In coordination with the Country Music Hall of Fame and Museum, Shout Factory! has begun a new series of country music DVDs that collect archived performances of the genre’s legends, coupled with rare interview footage and Hall of Fame inductions.   The promise of this series cannot be overstated, both for fans of the artists profiled and the need for country music’s legacy to be preserved.

Both of the debut entries in the series follow the same format.   Fifteen performance clips from old television shows are arranged chronologically, and provide the bulk of each set’s content.    The defining singles of both artists are included, and in watching the clips, viewers can get a sense of how each artist developed, along with a fascinating window into how country music itself was presented on television over the course of four decades.

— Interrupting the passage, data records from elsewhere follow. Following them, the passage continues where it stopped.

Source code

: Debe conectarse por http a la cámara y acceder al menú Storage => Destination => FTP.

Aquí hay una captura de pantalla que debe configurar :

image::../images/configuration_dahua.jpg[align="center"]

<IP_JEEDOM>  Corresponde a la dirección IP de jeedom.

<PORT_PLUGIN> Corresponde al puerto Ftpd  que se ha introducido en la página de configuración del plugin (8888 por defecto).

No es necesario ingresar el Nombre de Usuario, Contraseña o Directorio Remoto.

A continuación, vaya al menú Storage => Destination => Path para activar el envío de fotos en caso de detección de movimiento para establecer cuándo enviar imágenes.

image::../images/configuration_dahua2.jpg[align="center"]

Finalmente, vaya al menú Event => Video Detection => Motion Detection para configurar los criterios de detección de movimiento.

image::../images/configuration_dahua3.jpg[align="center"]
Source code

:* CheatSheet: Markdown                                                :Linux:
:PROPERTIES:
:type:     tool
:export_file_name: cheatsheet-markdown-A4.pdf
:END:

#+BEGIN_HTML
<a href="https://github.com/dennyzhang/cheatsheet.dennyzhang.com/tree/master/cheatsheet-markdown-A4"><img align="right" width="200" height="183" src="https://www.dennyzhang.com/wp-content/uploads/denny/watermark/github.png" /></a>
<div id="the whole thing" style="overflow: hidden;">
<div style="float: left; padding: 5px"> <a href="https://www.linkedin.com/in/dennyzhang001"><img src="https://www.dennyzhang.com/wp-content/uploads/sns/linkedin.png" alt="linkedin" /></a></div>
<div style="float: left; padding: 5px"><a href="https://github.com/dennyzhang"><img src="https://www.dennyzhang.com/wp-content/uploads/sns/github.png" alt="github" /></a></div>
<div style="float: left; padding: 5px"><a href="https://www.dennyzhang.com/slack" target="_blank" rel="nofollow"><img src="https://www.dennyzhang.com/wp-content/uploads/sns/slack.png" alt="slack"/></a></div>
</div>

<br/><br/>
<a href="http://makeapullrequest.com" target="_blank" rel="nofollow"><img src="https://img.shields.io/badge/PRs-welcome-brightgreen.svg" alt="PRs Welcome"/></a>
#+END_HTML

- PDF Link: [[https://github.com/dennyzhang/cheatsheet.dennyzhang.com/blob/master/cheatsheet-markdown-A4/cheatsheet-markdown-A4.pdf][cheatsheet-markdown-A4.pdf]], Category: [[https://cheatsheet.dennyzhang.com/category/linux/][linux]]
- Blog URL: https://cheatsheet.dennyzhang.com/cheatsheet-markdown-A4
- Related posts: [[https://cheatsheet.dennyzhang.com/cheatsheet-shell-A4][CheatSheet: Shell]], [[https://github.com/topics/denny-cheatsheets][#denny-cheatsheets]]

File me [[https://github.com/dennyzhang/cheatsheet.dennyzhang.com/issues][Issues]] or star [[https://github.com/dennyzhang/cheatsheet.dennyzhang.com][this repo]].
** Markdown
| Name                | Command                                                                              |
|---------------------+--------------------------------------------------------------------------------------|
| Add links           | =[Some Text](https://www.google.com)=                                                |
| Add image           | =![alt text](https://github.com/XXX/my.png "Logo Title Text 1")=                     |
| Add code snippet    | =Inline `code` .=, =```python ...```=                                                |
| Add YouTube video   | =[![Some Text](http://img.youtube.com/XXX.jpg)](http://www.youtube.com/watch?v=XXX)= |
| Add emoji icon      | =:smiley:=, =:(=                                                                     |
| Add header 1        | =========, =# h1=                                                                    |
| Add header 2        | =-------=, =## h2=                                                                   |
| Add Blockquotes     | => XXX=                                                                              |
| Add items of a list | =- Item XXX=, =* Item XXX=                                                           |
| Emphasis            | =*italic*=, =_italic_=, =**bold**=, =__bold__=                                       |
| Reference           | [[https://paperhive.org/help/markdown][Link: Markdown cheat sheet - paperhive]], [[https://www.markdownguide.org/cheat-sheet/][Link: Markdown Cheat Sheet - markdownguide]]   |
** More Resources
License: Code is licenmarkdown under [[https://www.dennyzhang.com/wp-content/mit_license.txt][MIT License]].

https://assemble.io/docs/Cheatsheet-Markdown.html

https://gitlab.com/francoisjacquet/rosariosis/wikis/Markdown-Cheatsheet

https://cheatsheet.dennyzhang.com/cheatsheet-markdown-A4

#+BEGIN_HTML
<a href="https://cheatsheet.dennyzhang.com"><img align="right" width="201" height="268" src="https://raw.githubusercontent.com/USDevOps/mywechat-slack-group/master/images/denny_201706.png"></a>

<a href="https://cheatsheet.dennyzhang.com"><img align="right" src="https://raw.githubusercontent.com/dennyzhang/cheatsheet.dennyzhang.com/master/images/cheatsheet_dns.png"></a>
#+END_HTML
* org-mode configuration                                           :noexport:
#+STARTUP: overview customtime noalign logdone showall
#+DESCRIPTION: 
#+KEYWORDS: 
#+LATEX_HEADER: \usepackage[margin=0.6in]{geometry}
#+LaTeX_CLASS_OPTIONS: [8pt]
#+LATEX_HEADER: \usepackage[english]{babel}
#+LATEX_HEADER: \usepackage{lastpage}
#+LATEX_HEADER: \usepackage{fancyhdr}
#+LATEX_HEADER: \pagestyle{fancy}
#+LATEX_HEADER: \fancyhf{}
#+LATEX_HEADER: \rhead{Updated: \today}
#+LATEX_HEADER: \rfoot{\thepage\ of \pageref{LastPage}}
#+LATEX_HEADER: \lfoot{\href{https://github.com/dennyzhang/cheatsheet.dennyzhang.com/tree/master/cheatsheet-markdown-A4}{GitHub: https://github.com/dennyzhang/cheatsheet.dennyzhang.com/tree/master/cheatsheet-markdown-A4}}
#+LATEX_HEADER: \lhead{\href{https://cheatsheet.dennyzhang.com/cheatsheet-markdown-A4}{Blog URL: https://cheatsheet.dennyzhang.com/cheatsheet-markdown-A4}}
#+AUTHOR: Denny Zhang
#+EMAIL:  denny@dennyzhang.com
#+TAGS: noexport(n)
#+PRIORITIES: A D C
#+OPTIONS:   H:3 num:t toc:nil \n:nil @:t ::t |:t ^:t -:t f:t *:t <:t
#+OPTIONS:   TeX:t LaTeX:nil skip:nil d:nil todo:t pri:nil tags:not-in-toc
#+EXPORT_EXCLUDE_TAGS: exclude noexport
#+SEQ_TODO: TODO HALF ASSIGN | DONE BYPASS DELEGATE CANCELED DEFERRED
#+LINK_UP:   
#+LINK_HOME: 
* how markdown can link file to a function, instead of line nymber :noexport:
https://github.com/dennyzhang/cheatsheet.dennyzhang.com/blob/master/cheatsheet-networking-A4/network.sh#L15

For a variety of reasons, the Marty Robbins collection is the stronger of the two.   Since his career dates back to the fifties, we’re treated to four performances from Country Style USA, one of the earliest country music television programs.  As we transition into the age of color television, we’re treated to a stunning performance of “My Woman, My Woman, My Wife” from the 1970 CMA Awards.    As the liner notes point out, Robbins penned the song in the hospital while recovering from his first heart attack.   In one of many appearances on these two collections by other country legends, Tennessee Ernie Ford gives a classy introduction that precedes the performance.